How to find GCD of $2n + 3$ and $5n^2 + 3n -1$ (depending on $n$)
Thanks in advance!
How to find GCD of $2n + 3$ and $5n^2 + 3n -1$ (depending on $n$)
Thanks in advance!
Let $d$ be the gcd. Then $d| (2n+3)^2=4n^2+12n+9$ and the linear combination $4(5n^2+3n-1)-5(4n^2+12n+9)=-48n-49$. It also divides $24(2n+3)-48n-49=23$. Therefore the gcd is either $1$ or $23$.
The answer is $1$, because $(5n^2+3n-1)/(2n+3)=5/2 n-9/4$ with remainder $23/4$. The next step of the Euclidean algorithm would be $(2n+3)/(23/4)=\ldots$ without any remainder. Therefore $gcd(5n^2+3n-1,2n+3)=23/4$. This is a polynomial and can be normed so multiply it with $4/23$ and you get $gcd(5n^2+3n-1,2n+3)=1$.
Keep in mind that the Euclidean algorithm doesn't yield a unique result because there are infinitely many by multiplying with constants like I did!

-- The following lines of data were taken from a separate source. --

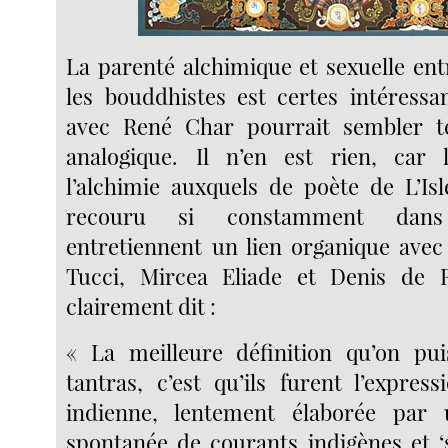
La parenté alchimique et sexuelle entr
les bouddhistes est certes intéressan
avec René Char pourrait sembler té
analogique. Il n’en est rien, car 
l’alchimie auxquels de poète de L’Is
recouru si constamment dan
entretiennent un lien organique avec 
Tucci, Mircea Eliade et Denis de 
clairement dit :
« La meilleure définition qu’on pu
tantras, c’est qu’ils furent l’expres
indienne, lentement élaborée par
spontanée de courants indigènes et ‘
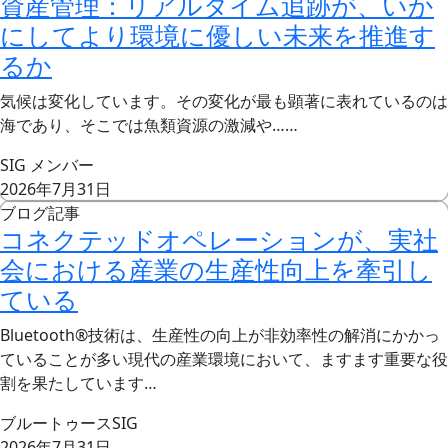
資産管理：リアルタイム追跡が、いか
にしてより環境に優しい未来を推進す
るか
気候は変化しています。その変化が最も顕著に表れているのは
海であり、そこでは魚類資源の激減や……
SIG メンバー
2026年7月31日
ブログ記事
コネクテッドオペレーションが、実社
会における産業の生産性向上を牽引し
ている
Bluetooth®技術は、生産性の向上が非効率性の解消にかかっ
ていることが多い現代の産業環境において、ますます重要な役
割を果たしています…
ブルートゥースSIG
2026年7月31日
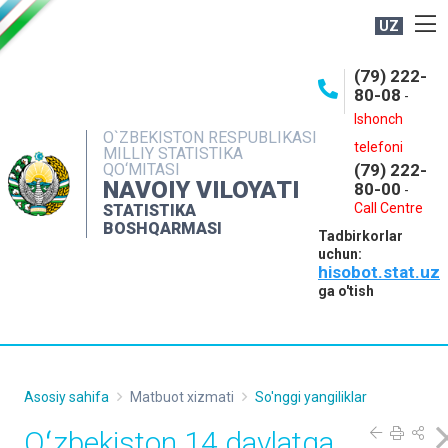
UZ
BOSHQARMA HAQIDA
(79) 222-
80-08
-
ME'YORIY HUJJATLAR
Ishonch
OCHIQ MA'LUMOTLAR
O`ZBEKISTON RESPUBLIKASI
telefoni
MILLIY STATISTIKA
QO‘MITASI
(79) 222-
NASHRLAR
NAVOIY VILOYATI
80-00
-
INTERAKTIV XIZMATLAR
Call Centre
STATISTIKA
BOSHQARMASI
Tadbirkorlar
MUROJAATLAR
uchun:
hisobot.stat.uz
MATBUOT XIZMATI
ga o'tish
KONTAKTLAR
Asosiy sahifa
Matbuot xizmati
So'nggi yangiliklar
Oʻzbekiston 14 davlatga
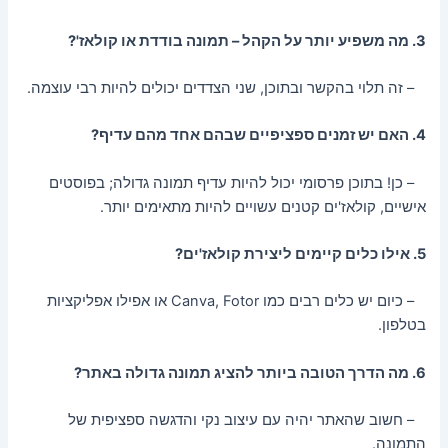
3. מה משפיע יותר על הקהל – תמונה בודדת או קולאז'?
– זה תלוי בהקשר ובתוכן, שני הצדדים יכולים להיות רבי עוצמה.
4. האם יש זמנים ספציפיים שבהם אחד מהם עדיף?
– כן! בתוכן פרסומי יכול להיות עדיף תמונה גדולה; בפוסטים
אישיים, קולאז'ים קטנים עשויים להיות מתאימים יותר.
5. אילו כלים קיימים ליצירת קולאז'ים?
– כיום יש כלים רבים כמו Canva, Fotor או אפילו אפליקציות
בטלפון.
6. מה הדרך הטובה ביותר להציג תמונה גדולה באתר?
– חשוב שהאתר יהיה עם עיצוב נקי והדגשה ספציפית של
התמונה.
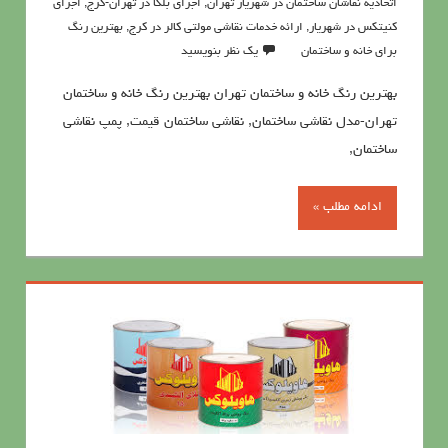
اتحادیه نقاشان ساختمان در شهریار تهران
,
اجرای بلکا در تهران-کرج
,
اجرای
کنیتکس در شهریار
,
ارائه خدمات نقاشی مولتی کالر در کرج
,
بهترين رنگ
براي خانه و ساختمان
یک نظر بنویسید
بهترين رنگ خانه و ساختمان تهران بهترين رنگ خانه و ساختمان
تهران-مدل نقاشی ساختمان, نقاشی ساختمان قیمت, پمپ نقاشی
ساختمان,
ادامه مطلب »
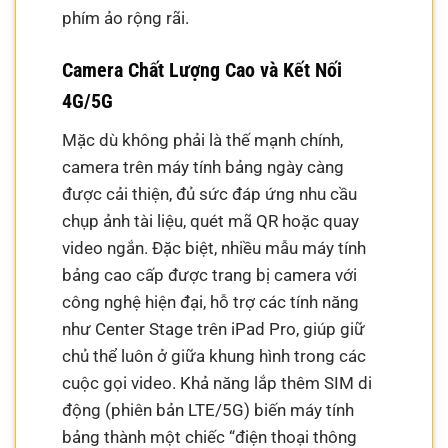
phím ảo rộng rãi.
Camera Chất Lượng Cao và Kết Nối
4G/5G
Mặc dù không phải là thế mạnh chính,
camera trên máy tính bảng ngày càng
được cải thiện, đủ sức đáp ứng nhu cầu
chụp ảnh tài liệu, quét mã QR hoặc quay
video ngắn. Đặc biệt, nhiều mẫu máy tính
bảng cao cấp được trang bị camera với
công nghệ hiện đại, hỗ trợ các tính năng
như Center Stage trên iPad Pro, giúp giữ
chủ thể luôn ở giữa khung hình trong các
cuộc gọi video. Khả năng lắp thêm SIM di
động (phiên bản LTE/5G) biến máy tính
bảng thành một chiếc “điện thoại thông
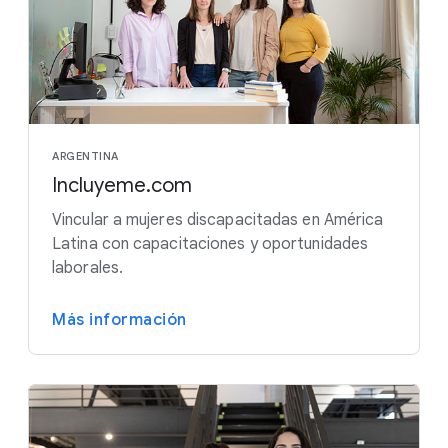
ARGENTINA
Incluyeme.com
Vincular a mujeres discapacitadas en América
Latina con capacitaciones y oportunidades
laborales.
Más información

The general approach for $gcd(p,q)$ is the following:
$\begin{align}p&=q_1\cdot q+r_1\\q&=q_2\cdot r_1+r_2\\r_1&=q_3\cdot r_2+r_3\\r_2&=q_4\cdot r_3+r_4\\&\;\vdots\end{align}$
and so on. If you find a $r_k=0$ then $gcd(p,q)=r_{k-1}$.
Note that $2n+3$ is always odd. Thus the gcd of $2n+3$ and $5n^2+3n-1$ is the same as the gcd of $20n^2+12n-4$. Now use the Euclidean Algorithm. Note that $20n^2+12n-4=(10n-9)(2n+3)+23.$ Thus $\gcd(5n^2+3n-1,2n+3)=\gcd(2n+3,23)$. We could go through another step of the Euclidean algorithm. But it is easier to note that since $23$ is prime, $\gcd(2n+3,23)=1$ or $\gcd(2n+3,23)=23$.
The second happens precisely when $2n+3\equiv 0\pmod{23}$, or equivalently when $n\equiv 10\pmod{23}$.